## What needs to be done
Using the listing below, please gather every line containing the word "give".

--- Material for the task Enclosed Below ---

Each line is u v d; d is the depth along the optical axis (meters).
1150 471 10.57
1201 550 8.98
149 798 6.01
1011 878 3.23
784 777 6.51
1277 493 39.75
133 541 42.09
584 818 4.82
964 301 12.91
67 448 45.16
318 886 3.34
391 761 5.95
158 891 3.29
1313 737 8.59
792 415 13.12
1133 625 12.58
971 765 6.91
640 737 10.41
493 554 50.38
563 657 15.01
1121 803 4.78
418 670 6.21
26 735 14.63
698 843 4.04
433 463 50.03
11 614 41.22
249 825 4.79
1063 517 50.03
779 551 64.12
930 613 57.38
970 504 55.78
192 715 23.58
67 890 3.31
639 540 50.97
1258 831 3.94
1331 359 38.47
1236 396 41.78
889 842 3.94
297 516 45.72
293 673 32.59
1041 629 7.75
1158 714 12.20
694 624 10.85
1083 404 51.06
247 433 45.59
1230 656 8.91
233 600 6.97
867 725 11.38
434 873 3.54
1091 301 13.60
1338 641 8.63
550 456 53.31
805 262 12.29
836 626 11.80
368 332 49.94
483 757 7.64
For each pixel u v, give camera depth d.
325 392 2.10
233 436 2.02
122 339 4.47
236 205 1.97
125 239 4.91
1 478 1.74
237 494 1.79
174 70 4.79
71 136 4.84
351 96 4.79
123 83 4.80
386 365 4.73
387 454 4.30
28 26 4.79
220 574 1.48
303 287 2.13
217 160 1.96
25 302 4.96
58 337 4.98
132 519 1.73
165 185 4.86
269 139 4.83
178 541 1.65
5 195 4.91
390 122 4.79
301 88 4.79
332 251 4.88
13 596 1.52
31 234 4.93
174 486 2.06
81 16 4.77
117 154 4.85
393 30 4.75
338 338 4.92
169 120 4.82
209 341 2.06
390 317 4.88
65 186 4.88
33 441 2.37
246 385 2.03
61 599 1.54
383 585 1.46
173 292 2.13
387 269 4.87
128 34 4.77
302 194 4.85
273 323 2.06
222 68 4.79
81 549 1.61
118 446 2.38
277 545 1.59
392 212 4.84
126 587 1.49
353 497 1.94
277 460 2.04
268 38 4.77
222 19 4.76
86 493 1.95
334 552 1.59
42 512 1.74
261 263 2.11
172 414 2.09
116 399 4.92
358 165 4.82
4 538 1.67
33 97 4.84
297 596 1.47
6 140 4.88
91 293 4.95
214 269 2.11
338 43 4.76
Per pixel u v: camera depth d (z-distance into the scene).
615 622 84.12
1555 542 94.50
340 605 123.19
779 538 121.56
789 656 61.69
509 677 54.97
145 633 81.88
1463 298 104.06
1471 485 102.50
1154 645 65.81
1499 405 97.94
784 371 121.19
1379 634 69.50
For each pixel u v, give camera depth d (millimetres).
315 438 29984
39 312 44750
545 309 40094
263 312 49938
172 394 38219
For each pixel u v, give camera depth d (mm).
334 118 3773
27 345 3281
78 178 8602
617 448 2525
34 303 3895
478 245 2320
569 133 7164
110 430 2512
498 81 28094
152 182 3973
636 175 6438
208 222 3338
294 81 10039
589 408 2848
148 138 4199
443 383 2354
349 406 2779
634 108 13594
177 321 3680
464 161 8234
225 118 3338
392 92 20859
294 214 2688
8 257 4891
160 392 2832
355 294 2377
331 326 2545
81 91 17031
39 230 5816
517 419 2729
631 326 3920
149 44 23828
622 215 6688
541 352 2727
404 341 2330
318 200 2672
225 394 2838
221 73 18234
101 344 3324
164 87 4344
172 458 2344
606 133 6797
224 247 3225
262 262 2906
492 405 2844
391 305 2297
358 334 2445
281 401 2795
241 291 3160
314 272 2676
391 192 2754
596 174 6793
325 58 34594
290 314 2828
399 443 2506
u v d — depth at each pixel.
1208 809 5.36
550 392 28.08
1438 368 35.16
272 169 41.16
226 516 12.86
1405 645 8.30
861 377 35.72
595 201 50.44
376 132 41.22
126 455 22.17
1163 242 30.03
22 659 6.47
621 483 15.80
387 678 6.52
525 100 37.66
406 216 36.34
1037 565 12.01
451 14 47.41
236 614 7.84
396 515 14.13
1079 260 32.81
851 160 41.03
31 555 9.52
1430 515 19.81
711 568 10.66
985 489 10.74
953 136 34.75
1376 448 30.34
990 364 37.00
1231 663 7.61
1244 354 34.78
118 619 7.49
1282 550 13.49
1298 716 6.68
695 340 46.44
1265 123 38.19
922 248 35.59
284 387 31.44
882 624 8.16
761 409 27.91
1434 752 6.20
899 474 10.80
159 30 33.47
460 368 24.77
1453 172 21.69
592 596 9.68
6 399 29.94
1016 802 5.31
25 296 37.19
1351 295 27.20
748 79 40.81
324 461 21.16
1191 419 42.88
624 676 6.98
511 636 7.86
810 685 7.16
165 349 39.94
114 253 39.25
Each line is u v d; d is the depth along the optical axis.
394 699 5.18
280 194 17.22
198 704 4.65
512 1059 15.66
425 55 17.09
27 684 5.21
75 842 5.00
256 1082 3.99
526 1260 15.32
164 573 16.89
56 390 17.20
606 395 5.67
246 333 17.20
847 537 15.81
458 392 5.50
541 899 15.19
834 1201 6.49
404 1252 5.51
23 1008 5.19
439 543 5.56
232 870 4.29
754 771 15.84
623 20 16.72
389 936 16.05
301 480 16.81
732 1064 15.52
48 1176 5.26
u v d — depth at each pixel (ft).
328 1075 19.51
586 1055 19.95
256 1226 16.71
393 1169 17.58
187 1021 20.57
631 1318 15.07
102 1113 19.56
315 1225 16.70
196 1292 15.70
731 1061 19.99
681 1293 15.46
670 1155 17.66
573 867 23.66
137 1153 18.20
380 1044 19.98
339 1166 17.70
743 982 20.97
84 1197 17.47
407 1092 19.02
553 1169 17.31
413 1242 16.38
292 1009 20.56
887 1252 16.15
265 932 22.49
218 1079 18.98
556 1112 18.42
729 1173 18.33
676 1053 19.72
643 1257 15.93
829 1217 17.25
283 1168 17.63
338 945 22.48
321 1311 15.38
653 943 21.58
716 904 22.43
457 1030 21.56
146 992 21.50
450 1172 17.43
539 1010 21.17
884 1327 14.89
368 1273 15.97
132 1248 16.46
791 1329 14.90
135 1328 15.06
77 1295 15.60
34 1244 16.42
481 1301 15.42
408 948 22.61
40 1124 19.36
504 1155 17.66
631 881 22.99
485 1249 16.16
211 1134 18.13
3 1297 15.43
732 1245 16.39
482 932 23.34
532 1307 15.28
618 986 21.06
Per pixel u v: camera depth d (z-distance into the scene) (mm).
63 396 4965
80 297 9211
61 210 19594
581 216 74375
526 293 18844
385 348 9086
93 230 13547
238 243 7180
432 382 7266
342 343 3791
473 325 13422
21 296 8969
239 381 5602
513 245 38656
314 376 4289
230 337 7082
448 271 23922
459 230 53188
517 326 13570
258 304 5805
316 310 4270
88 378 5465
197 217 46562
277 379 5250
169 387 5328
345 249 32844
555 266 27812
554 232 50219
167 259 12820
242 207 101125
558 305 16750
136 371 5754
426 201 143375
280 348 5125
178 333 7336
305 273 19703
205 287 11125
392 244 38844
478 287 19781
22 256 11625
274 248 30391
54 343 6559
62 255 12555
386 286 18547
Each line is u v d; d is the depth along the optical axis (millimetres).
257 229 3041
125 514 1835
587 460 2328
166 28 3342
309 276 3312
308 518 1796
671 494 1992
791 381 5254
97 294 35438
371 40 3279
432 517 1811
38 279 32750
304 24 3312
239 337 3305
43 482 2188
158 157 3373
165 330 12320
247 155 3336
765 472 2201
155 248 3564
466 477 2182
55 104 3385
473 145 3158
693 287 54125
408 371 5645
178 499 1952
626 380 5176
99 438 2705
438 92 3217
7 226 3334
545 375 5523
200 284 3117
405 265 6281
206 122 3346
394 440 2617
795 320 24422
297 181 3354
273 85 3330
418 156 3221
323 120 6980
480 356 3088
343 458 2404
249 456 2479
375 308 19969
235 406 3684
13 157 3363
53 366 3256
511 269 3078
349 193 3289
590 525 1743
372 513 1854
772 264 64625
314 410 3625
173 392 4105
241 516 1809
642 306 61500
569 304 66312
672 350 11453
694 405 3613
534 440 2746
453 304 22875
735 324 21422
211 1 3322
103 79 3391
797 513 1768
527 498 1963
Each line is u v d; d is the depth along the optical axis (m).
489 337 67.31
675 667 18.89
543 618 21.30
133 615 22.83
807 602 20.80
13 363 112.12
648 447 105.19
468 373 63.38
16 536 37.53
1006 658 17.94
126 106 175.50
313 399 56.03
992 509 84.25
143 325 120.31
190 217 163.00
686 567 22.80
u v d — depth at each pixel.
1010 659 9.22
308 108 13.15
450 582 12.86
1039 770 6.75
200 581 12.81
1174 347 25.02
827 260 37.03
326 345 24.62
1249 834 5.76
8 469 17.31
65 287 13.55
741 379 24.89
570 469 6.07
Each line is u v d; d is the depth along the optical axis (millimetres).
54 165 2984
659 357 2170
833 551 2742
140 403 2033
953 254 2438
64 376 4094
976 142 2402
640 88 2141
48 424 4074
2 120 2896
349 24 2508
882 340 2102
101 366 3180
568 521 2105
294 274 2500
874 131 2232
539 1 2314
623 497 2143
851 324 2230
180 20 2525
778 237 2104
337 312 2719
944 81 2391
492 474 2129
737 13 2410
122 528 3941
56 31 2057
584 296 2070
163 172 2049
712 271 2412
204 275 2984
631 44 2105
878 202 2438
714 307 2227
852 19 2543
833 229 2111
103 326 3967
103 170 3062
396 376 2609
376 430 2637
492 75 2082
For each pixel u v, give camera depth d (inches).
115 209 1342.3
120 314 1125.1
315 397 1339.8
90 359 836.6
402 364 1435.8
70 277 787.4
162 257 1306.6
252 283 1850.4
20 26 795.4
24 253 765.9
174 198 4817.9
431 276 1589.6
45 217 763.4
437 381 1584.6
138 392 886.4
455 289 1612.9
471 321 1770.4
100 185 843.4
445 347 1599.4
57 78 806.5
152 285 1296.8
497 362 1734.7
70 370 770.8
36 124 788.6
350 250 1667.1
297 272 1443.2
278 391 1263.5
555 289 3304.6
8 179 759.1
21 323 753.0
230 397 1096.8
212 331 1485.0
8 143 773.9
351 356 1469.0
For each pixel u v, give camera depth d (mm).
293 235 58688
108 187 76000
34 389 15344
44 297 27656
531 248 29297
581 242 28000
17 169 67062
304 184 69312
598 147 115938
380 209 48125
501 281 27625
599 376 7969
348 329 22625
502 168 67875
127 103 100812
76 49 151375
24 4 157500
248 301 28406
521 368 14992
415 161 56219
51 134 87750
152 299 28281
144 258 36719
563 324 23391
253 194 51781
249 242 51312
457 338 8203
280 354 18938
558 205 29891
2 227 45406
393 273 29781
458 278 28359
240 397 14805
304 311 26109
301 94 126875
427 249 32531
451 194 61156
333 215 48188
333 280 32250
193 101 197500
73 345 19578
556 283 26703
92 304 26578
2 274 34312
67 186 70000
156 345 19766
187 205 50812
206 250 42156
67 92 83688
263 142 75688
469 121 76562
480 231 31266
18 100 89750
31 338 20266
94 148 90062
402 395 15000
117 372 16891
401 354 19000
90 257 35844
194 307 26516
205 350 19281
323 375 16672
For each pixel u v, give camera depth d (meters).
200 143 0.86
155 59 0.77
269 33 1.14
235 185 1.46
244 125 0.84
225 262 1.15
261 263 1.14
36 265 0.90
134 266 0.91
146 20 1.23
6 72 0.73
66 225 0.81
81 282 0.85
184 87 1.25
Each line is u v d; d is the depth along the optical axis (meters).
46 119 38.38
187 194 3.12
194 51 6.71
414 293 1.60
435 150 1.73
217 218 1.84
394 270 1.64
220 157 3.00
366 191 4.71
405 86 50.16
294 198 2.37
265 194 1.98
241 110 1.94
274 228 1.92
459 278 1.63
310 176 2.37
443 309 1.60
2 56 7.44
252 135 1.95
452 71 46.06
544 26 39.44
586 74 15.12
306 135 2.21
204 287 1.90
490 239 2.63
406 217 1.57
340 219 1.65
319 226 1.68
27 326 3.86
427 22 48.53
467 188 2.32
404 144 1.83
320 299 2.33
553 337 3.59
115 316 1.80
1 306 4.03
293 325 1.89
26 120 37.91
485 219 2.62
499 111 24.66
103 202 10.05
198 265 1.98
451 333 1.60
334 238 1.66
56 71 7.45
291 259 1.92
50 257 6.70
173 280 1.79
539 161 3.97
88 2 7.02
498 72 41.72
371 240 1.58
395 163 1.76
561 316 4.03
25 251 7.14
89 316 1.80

--- End of Enclosed Material for the task ---

## Answer space
For each pixel u v, give camera depth d.
For each pixel u v, give camera depth d (millimetres).
For each pixel u v, give camera depth d (mm).
For each pixel u v, give camera depth d (inches).
For each pixel u v, give camera depth d (mm).
For each pixel u v, give camera depth d (meters).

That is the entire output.